元の文章 ▸
####################

ヘルシンキ三大ガッカリ・スポット

あんまりガッカリしなくてガッカリするかも

「世界三大ガッカリ」として人気の高い観光ポイントがありますね。マーライオン、小便小僧、人魚姫が定番。私も昔は人魚姫を見た時にはガッカリしたものですが、今ではそれもウリになってますよね。ガッカリするためにコペンハーゲンに行く、みたいな。で、ガッカリして満足、っていう変な話。

これにならってヘルシンキ三大ガッカリを選んでみました。シベリウス公園、現代美術館キアスマ、アラビア工場が見事に受賞。

しかしもともと期待度が低いだろうから、「夢に見た人魚姫があんなもんだったとは・・」というほどには落胆しないはず。「なんだ、こんなもんか」程度。したがってガッカリ目的で訪れても、それほどガッカリしなかった、とガッカリするかも。

以下寸評。

####################

提供データ ▸
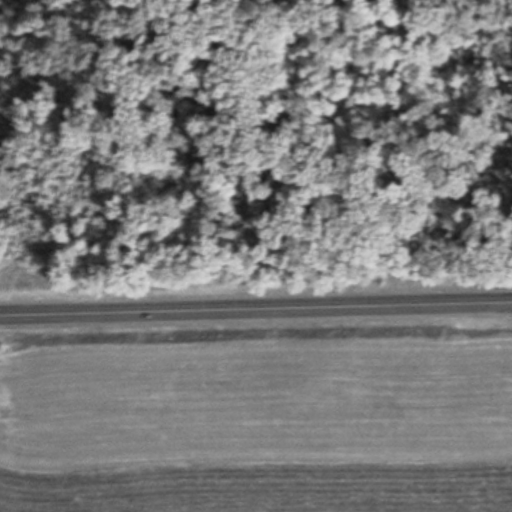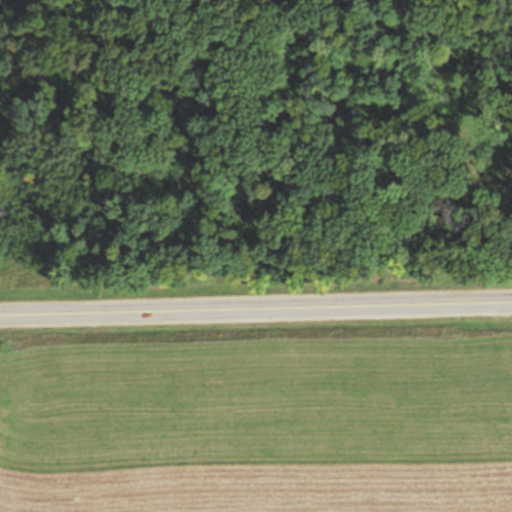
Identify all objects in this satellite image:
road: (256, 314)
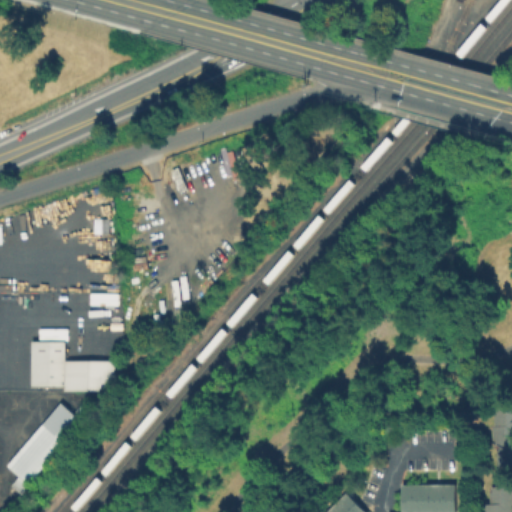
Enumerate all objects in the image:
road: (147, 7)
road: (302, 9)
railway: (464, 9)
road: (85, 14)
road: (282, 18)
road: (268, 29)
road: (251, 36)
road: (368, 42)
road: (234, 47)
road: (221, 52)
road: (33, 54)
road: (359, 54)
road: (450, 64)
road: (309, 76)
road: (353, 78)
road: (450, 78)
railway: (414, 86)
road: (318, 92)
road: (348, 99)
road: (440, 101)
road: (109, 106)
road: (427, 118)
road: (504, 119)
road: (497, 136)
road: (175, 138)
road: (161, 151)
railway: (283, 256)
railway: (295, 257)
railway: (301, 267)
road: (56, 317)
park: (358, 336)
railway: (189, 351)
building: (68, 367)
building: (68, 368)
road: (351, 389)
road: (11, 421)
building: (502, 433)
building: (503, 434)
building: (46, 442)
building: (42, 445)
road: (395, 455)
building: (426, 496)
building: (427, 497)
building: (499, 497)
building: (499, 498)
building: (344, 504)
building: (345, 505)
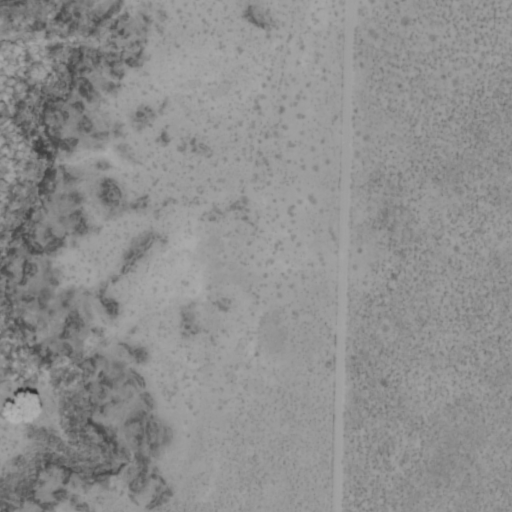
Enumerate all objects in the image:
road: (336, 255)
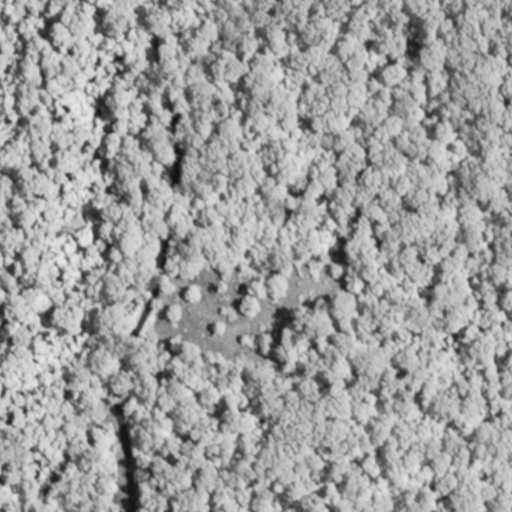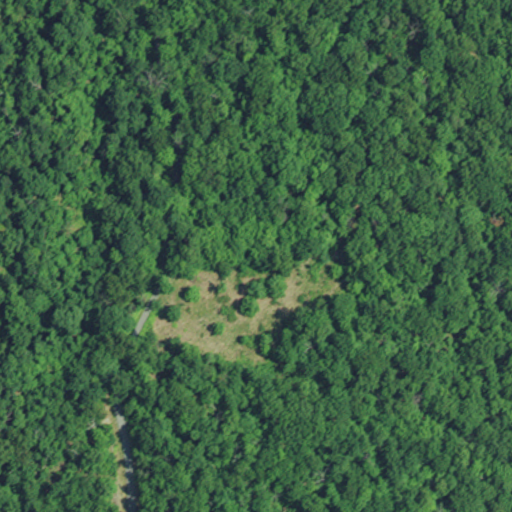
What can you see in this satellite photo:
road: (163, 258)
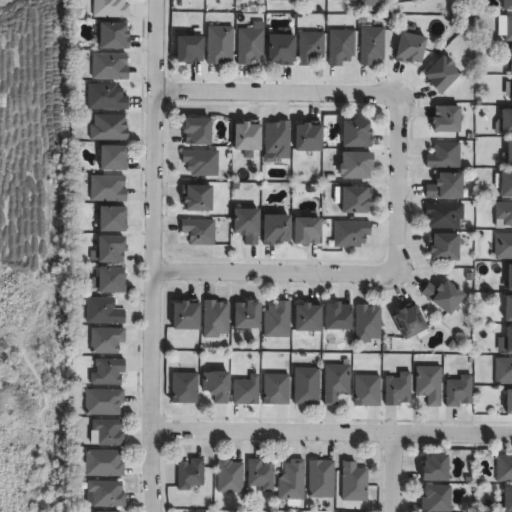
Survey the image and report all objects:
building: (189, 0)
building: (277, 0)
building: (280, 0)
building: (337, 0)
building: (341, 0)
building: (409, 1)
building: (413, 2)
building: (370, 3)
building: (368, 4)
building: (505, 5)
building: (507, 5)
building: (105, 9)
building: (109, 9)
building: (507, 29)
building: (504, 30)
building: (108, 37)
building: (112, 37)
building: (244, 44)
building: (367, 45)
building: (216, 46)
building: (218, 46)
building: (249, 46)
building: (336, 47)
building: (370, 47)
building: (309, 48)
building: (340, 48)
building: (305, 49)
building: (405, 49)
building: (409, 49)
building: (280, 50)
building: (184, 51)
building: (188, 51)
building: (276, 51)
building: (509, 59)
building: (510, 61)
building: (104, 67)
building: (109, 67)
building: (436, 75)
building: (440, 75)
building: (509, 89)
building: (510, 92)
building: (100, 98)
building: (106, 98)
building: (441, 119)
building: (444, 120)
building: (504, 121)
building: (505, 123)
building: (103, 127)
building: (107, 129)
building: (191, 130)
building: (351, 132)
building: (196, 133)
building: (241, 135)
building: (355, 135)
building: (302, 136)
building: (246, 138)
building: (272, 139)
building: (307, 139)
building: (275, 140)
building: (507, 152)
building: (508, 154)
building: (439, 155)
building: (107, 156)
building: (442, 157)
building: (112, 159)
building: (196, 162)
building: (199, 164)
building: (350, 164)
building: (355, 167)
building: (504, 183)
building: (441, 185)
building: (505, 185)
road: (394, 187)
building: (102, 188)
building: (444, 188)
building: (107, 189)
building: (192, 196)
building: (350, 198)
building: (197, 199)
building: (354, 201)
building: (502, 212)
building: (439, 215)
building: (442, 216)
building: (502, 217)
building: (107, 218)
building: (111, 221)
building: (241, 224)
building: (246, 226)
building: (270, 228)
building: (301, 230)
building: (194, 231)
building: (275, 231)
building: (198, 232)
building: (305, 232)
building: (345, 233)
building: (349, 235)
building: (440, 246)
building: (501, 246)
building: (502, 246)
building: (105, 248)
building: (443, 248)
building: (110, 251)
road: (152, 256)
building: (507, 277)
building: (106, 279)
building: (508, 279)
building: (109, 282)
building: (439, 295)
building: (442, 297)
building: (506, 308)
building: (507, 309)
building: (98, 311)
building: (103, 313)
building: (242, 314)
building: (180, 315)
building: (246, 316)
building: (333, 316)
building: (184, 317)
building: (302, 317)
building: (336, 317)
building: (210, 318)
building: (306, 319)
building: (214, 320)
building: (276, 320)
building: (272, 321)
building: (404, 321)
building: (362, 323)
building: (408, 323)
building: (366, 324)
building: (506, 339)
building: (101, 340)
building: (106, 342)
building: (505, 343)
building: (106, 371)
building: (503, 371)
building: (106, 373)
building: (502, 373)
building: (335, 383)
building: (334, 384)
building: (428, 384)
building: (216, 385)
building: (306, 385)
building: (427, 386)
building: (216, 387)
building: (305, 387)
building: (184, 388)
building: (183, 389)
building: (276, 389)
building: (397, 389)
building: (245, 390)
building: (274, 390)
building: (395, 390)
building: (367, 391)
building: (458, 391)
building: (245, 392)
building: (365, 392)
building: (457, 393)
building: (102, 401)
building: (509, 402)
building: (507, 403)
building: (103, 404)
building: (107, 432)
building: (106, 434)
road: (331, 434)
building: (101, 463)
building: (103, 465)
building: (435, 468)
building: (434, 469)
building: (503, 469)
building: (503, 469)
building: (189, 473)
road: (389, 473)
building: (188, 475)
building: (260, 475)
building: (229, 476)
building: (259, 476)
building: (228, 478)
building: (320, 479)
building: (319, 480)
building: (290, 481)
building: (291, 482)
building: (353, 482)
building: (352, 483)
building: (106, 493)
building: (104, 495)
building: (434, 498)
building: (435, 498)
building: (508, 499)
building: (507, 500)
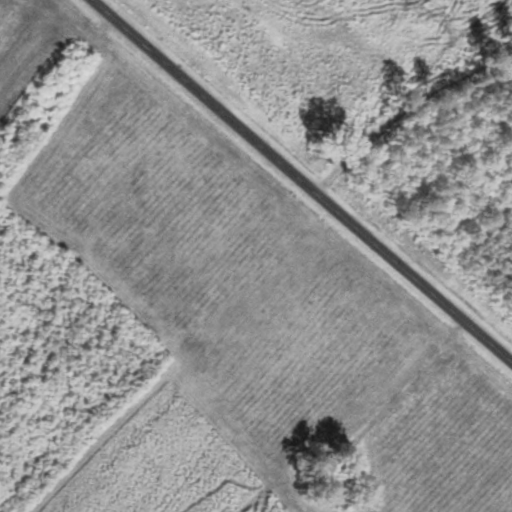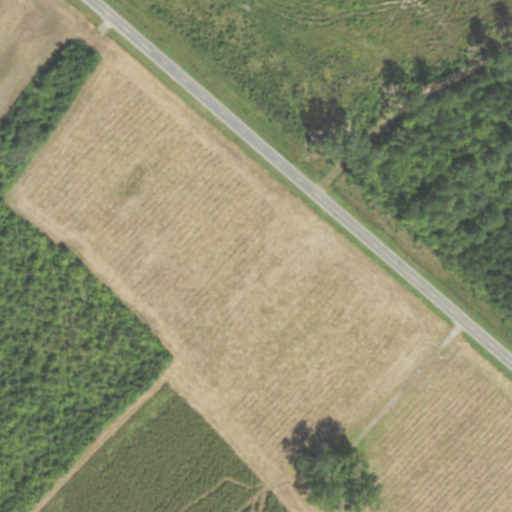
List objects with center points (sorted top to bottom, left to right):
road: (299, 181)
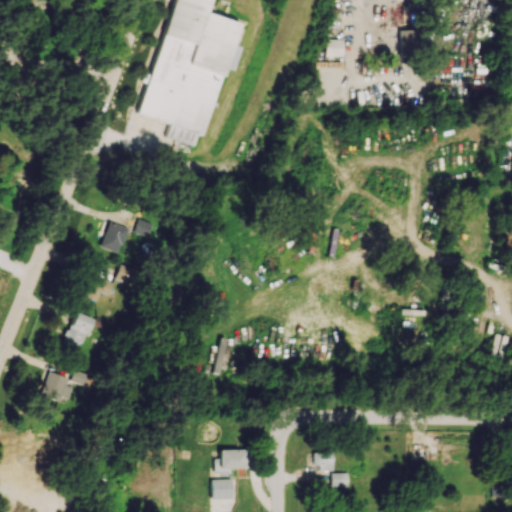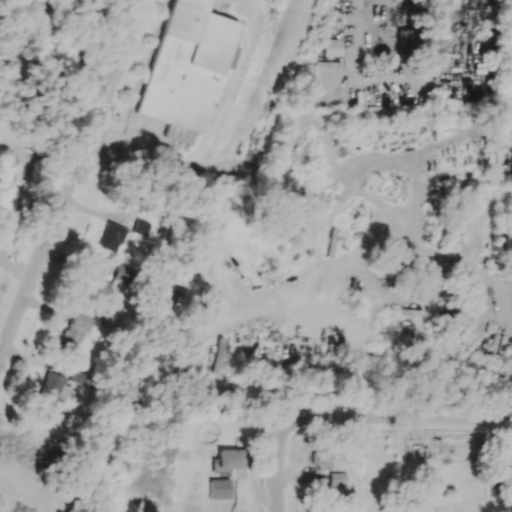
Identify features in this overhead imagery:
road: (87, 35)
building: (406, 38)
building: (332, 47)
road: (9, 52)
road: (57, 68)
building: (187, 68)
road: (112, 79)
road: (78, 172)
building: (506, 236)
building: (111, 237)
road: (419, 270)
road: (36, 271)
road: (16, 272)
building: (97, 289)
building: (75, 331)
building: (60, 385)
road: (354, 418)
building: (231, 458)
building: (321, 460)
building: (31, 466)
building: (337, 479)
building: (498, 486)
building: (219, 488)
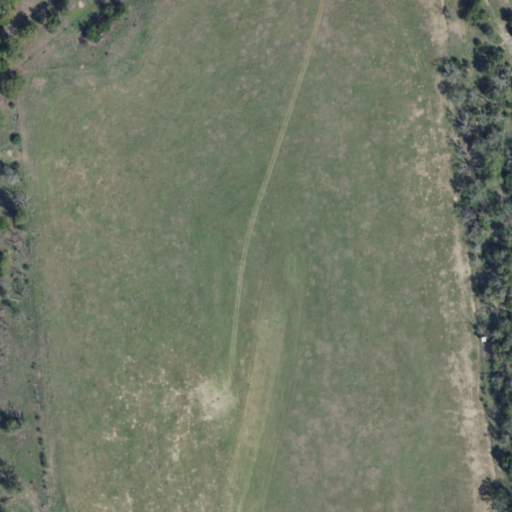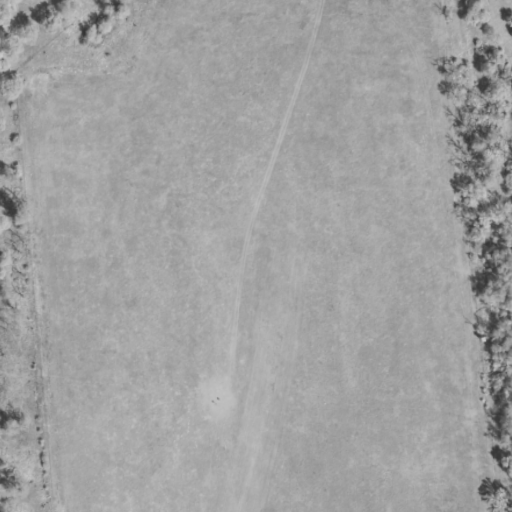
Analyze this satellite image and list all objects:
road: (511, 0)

####################

課題の目的 ▸ 元の文章のうち「しかしもともと期待度が低い」で始まる段落を、主な内容を残したまま短く書き直してください。 エントリーを参照する必要はありません。

本課題の解答 ▸ もともと期待度が低いので、夢に見た人魚姫ほどには落胆せず、「なんだ、こんなもんか」と思う程度のはずだ。そのため、ガッカリするつもりで訪れても、あまりガッカリできずにガッカリするかもしれない。